Sister Mary Cyrilla Hellman was a woman of extraordinary wit, talent, and vision, who lived her life in seemingly ordinary but highly effective ways. A century of generous community spirit, creative work to benefit others, and life-giving friendships proved her dynamic, evangelizing spirit. Celebrating her 100th birthday with a small party, Sister claimed she was ready for her last journey, occurring that very night.
Baptized Mary Ann, she was the fourth child of six born to Otto and Cecilia (Elwer) Hellman. Graduating from Delphos St. John High School in 1940, she entered the Sisters of Notre Dame in 1941. Sister’s specialty was education for which she obtained a master’s degree in Special Education from Catholic University of America. She was a particularly skilled teacher of younger children, kindergarten through grade 5. Seeing her expertise, the Diocese of Toledo asked her to be the supervisor for schools from 1965 to 1970. She also served as community consultant for the Sisters of Notre Dame and became the founding principal of the newly established Lial School in Whitehouse, Ohio in 1975.
No matter the assigned ministry, Sister always aimed for more.
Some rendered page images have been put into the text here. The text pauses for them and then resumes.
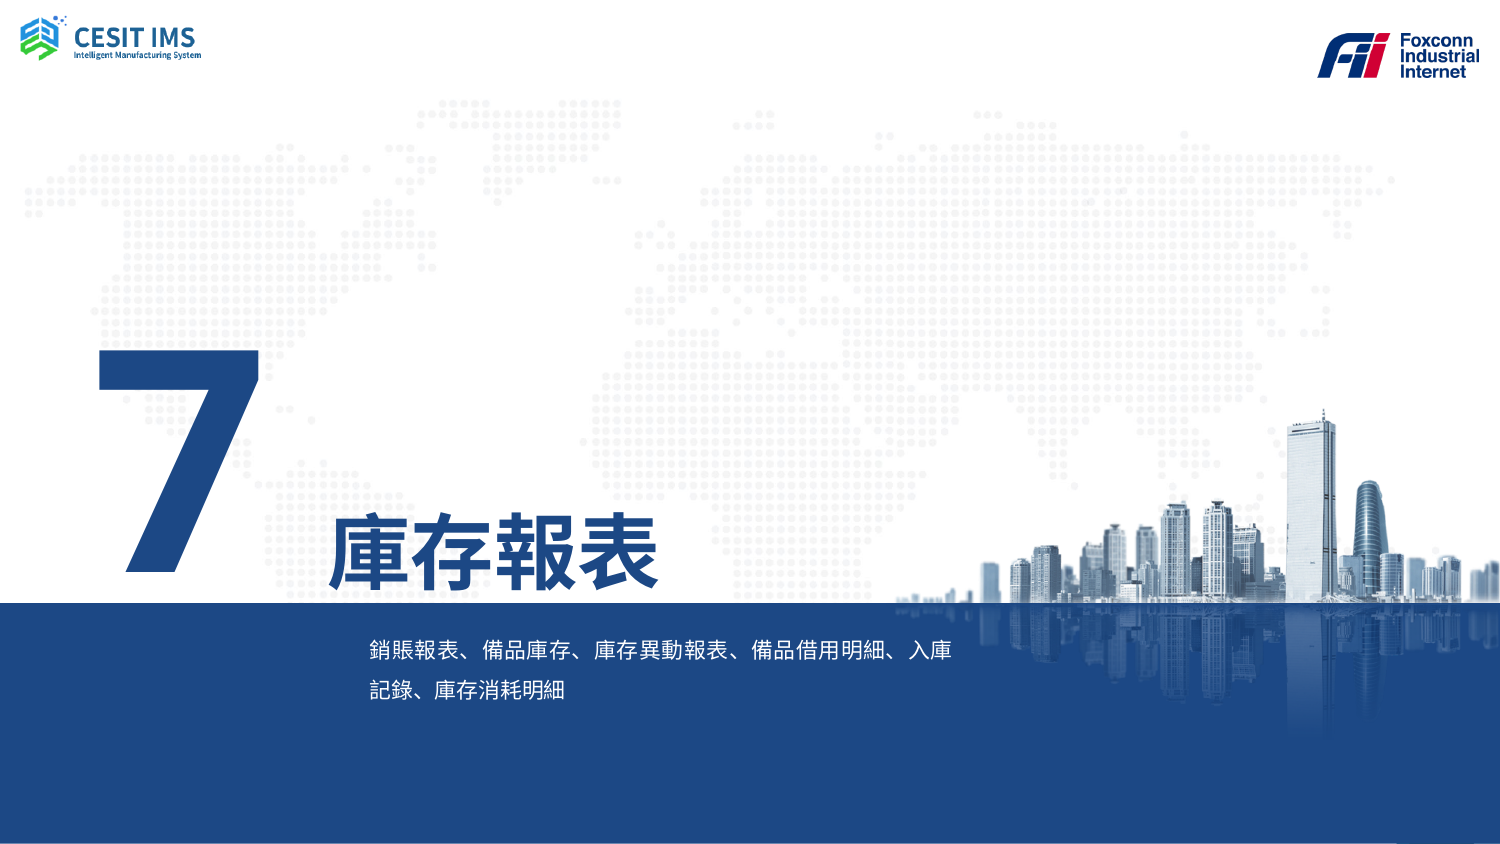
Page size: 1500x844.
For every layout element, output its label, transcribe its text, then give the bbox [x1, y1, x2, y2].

text_box 7 [76, 254, 390, 642]
picture [0, 0, 1500, 820]
list 庫存報表 [390, 504, 999, 602]
text_box 銷賬報表、備品庫存、庫存異動報表、備品借用明細、入庫記錄、庫存消耗明細 [355, 616, 968, 710]
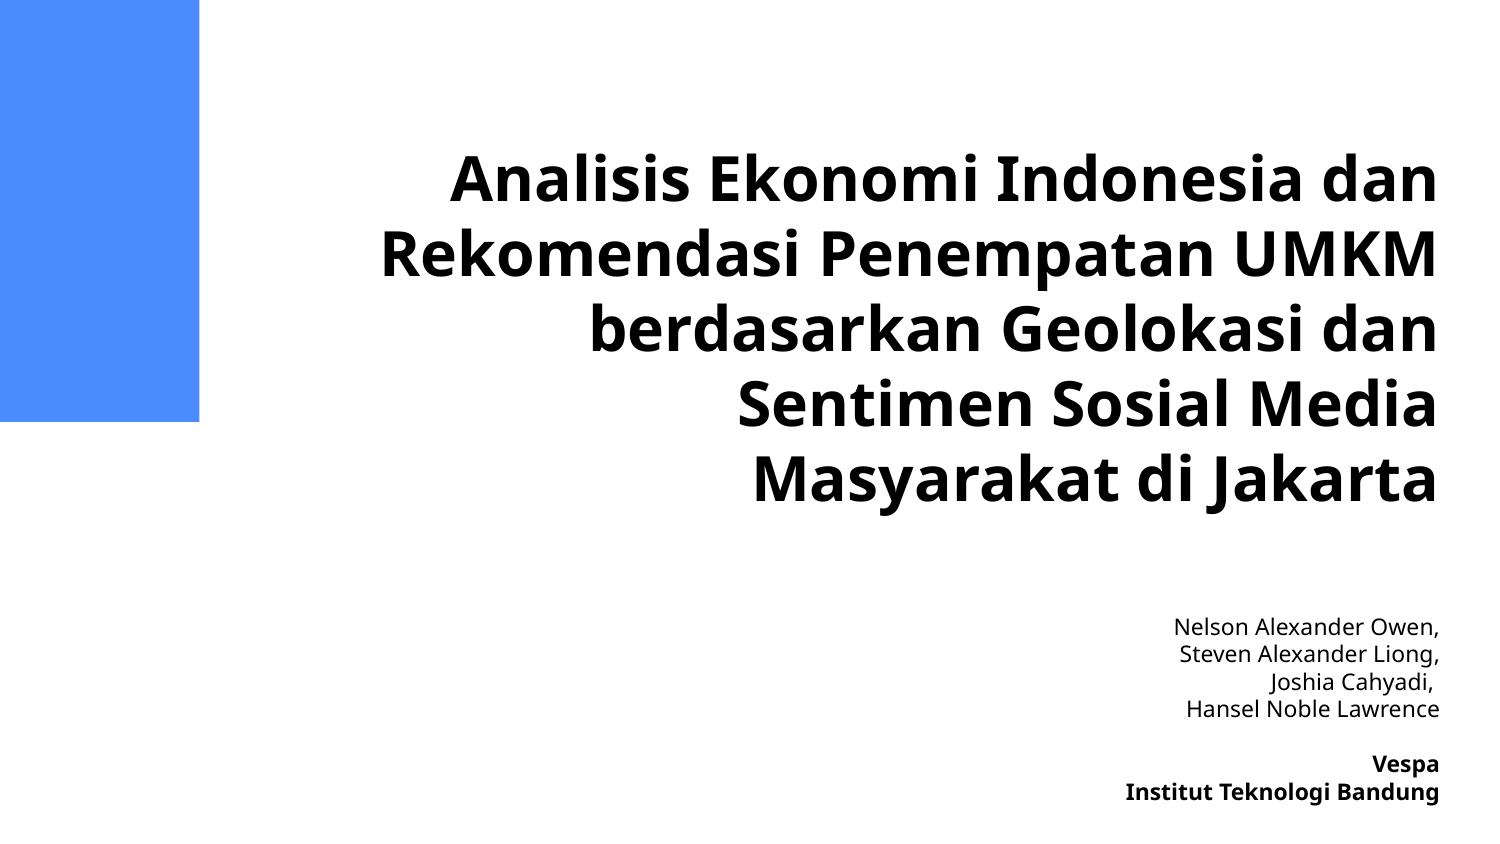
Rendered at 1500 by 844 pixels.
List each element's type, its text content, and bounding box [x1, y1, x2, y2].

subtitle Nelson Alexander Owen, Steven Alexander Liong, Joshia Cahyadi, Hansel Noble Lawrence Vespa Institut Teknologi Bandung [344, 597, 1456, 844]
title Analisis Ekonomi Indonesia dan Rekomendasi Penempatan UMKM berdasarkan Geolokasi dan Sentimen Sosial Media Masyarakat di Jakarta [344, 192, 1456, 529]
Besides her assigned teaching, she became a speech therapist, an advocate at Kinder CASA Board, and a member of Mayor’s Committee for Spanish Services in Norwalk. While teaching at St. Paul Elementary School in Norwalk (1984-2002), she performed pastoral ministry toward the sick in the parish, which eventually became full-time parish ministry in 2002. Until she left Norwalk in 2009, Sister was a GED instructor as part of her ministry to inmates at Huron County Jail. For her dedication in Norwalk, the parishioners gave her a pilgrimage to Medjugorje. Volunteer work in hospital and prison ministry continued in Toledo for six more years.
As she retired to nursing centers Sister would pedal her feet, rolling her wheelchair to visit other residents with whom she shared her faith and prayer. The family of one resident even “adopted” Sister into their family and created a framed “certificate” of the “adoption,” which became one of Sister’s most prized possessions.